On August 30, 2012 the BBC reported that UN nuclear inspectors found traces of uranium enriched at 27% at the site, but Iran said those readings could be accidental.
In view of the concerns expressed by Gulf States and some experts and considering that the UN Security Council has adopted six resolutions since 2006 addressing Iran’s nuclear program mostly under chapter VII imposing sanctions and prohibiting enrichment of uranium, it is foolhardy to ignore the real dangers by focusing only on Israel’s objections.
The claim that Iranian enrichment has been halted was directly contradicted by Rouhani and Foreign Minister Zarif who declared that Iran’s enrichment activities will proceed as in the past, that the process of enrichment to 20% will continue based on the plans they had and that the heavy water project at Arak will continue along the same lines as in the current situation.
The declaration that Iran will decide the level of uranium enrichment is in direct conflict with the agreement’s provision that the enrichment level must be mutually defined and agreed upon by both sides in further negotiations The claim that the agreement has frozen essential work on Arak is contradicted by Zarif’s unambiguous declaration that construction work at Arak nuclear facility will continue and Iranian Deputy Foreign Minister Abbas Araqchi said the deal is not legally binding.

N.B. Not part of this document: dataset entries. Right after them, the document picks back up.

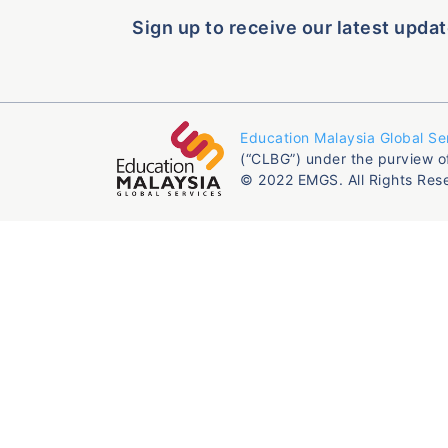
Sign up to receive our latest updat
Education Malaysia Global Se
(“CLBG”) under the purview o
© 2022 EMGS. All Rights Res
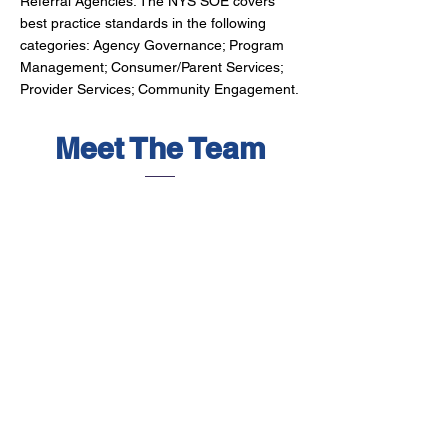
Referral Agencies. The NYS SOE covers
best practice standards in the following
categories: Agency Governance; Program
Management; Consumer/Parent Services;
Provider Services; Community Engagement.
Meet The Team
Executive Director
Brandy Koproski
As Executive Director, Brandy
oversees all divisions of ICP – Child
Care & Development Council, Traffic
Safety Board, and the Oswego
County Early Childhood Alliance.
Representing ICP’s goals at the
state, board, and community levels,
she has committed herself to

Kerry’s interpretation of the Geneva agreement is certainly a welcome positive step and he deserves praise for his efforts and persistence. But it is tragic that the reactions of his Iranian interlocutors confirm Netanyahu’s description of the agreement as a bad deal.
Déjà vu. Sadly the immediate renunciation by the Iranian negotiators of the most essential aspects of the accord are reminiscent of Yasser Arafat’s actions days after signing the Oslo accords as reported in The New York Times of May 25, 1994 “ Last week’s controversy over a recording of his [Arafat’s] call for a jihad, or Muslim holy war, to liberate Jerusalem had barely died down when another explosive excerpt was released from the same speech, secretly taped earlier this month in a Johannesburg mosque. The latest quote cuts directly to the issue of trust by suggesting that the Palestine Liberation Organization’s peace agreement with Israel might soon be broken for a new round of fighting.” And this is exactly what happened.